[OUR LILY GARDEN.]
PRACTICAL AIDS TO THE CULTURE OF LILIES.
By CHARLES PETERS.
What garden is complete without the good old tiger-lily? Other lilies are finer and more graceful, no doubt, but the old-fashioned tiger-lily will always hold its own in the struggle for popularity.
Although we call it an old-fashioned flower, it has not been grown in England for so very long, being unknown before this century. It made a bit of a stir, too, when it first blossomed in England. And no wonder that it did, when we see what a grand sight a bed of these lilies really is.
Lilium Tigrinum is a native of China, but it has long been cultivated in Japan, and it is from the latter country that we obtain most of our foreign bulbs.

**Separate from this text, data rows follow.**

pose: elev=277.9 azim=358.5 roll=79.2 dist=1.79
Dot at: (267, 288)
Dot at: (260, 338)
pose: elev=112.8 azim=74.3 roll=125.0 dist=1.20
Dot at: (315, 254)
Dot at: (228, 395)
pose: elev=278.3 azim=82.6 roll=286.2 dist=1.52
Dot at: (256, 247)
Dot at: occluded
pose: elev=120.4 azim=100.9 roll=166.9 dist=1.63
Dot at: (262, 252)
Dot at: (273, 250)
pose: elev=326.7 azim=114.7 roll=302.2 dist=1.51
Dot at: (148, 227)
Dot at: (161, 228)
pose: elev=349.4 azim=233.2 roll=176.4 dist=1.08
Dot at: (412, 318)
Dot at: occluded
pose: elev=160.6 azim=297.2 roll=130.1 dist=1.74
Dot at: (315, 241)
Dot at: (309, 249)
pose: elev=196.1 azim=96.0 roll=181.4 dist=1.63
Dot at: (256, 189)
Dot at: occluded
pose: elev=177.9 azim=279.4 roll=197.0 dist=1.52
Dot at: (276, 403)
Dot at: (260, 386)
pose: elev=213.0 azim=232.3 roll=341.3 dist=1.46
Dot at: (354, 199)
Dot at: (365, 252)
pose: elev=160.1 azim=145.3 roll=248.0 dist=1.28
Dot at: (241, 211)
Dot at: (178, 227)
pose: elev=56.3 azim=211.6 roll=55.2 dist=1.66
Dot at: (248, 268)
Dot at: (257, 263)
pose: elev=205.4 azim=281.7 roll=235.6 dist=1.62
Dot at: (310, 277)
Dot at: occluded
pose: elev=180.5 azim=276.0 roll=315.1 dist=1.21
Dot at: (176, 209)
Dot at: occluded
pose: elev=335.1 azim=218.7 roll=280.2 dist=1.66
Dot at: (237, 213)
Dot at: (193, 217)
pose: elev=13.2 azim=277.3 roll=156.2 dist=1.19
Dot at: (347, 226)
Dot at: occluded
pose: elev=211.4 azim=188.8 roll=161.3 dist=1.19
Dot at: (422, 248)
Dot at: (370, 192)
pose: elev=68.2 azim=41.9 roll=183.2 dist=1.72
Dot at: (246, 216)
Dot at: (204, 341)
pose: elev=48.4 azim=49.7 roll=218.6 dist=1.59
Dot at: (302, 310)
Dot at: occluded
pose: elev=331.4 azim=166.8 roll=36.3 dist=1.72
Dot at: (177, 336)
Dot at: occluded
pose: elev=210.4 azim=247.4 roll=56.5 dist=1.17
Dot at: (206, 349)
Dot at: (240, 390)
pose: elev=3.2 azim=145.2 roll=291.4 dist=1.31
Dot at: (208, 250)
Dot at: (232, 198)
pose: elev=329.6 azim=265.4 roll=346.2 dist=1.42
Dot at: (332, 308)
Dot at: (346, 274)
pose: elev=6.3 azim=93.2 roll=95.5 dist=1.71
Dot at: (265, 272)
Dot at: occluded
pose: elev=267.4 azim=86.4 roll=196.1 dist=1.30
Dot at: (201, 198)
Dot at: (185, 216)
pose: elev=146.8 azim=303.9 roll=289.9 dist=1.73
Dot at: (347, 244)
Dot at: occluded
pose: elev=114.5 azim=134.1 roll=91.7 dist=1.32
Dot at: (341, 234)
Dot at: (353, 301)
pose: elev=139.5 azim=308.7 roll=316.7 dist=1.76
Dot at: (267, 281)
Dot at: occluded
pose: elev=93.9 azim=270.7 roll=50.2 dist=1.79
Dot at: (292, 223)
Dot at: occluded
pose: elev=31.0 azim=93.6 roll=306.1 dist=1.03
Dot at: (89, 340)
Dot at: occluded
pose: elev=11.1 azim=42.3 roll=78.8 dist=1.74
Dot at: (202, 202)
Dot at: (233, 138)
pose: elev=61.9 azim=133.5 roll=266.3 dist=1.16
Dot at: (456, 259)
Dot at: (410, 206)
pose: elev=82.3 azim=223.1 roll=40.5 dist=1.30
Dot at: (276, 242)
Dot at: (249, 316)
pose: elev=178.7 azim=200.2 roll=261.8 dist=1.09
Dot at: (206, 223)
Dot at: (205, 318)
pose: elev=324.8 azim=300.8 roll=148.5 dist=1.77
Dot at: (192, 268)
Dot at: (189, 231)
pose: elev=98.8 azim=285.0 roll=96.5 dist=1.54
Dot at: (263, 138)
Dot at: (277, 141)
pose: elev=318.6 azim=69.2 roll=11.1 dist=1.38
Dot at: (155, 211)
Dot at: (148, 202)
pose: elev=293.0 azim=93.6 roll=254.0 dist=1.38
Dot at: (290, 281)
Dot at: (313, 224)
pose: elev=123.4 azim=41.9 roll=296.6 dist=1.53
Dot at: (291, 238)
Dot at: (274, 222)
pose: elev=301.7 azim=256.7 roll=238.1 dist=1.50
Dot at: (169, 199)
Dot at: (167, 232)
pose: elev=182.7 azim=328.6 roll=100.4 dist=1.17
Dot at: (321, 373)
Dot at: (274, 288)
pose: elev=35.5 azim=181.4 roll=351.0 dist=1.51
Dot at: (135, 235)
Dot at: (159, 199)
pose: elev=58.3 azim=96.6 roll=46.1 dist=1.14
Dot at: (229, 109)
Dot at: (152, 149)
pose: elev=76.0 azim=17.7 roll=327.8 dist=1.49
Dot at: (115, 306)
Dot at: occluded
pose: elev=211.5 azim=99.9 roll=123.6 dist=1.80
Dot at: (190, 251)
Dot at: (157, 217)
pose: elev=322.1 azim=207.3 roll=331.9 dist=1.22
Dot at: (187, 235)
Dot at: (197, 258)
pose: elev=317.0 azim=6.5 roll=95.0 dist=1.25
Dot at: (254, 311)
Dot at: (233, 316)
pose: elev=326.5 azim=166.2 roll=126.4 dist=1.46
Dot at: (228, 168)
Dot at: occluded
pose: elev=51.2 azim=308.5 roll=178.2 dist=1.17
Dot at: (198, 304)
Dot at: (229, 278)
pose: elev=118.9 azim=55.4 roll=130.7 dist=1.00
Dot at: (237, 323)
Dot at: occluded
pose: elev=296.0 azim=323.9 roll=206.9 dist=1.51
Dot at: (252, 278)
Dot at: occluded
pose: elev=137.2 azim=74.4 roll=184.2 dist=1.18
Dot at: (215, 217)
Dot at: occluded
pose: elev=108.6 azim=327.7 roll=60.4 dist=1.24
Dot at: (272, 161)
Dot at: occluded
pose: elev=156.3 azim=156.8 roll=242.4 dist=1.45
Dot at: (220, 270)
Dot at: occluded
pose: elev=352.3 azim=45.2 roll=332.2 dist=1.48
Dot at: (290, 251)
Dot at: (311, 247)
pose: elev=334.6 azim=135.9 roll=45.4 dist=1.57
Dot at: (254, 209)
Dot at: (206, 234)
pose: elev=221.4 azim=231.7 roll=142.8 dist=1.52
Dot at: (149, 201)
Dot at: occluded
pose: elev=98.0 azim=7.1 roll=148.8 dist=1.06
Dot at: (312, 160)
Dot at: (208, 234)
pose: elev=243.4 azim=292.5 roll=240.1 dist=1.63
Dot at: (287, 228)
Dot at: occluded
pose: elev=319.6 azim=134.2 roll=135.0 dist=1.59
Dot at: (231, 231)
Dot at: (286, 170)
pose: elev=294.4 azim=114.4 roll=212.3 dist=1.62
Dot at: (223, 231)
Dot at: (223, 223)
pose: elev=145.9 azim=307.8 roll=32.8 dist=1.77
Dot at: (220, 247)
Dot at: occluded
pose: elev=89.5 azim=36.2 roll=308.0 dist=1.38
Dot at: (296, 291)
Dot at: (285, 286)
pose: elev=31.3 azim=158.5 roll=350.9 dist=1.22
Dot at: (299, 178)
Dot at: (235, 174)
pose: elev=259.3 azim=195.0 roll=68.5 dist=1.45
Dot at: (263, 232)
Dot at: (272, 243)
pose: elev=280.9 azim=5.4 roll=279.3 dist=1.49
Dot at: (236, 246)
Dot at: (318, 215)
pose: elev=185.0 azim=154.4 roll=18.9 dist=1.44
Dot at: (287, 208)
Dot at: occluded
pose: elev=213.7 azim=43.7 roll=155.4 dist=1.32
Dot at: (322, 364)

A curious fact, which we have frequently noticed in connection with this lily, is that the size of the annual portion of the plant seems to bear no relation to the size of the bulb. In most lilies large bulbs produce fine plants, though we have seen that this is by no means always the case. But with L. Tigrinum the shoot apparently bears no relation whatever to the size of the bulb. If planted in very good soil, all the bulbs of L. Tigrinum seem to do equally well; whereas in an unsuitable soil all seem to fare equally poorly.
The bulbs are heavy and white, with the scales very dense and closely packed.
In growth this lily resembles L. Auratum in some respects, and the members of the Isolirion group in others. The leaves are very green and glossy, and are present in larger numbers than is commonly the case with lilies.
L. Tigrinum is one of the two lilies which constantly bear bulblets in the axils of their leaves. We have seen that under certain circumstances several of the other lilies produce these aërial bulblets, but the tiger-lily invariably does so. The bulblets are deep glossy purple in colour, and are often produced in great numbers. If planted as soon as they are ripe, they will grow freely and produce flowering spikes in their second or third year.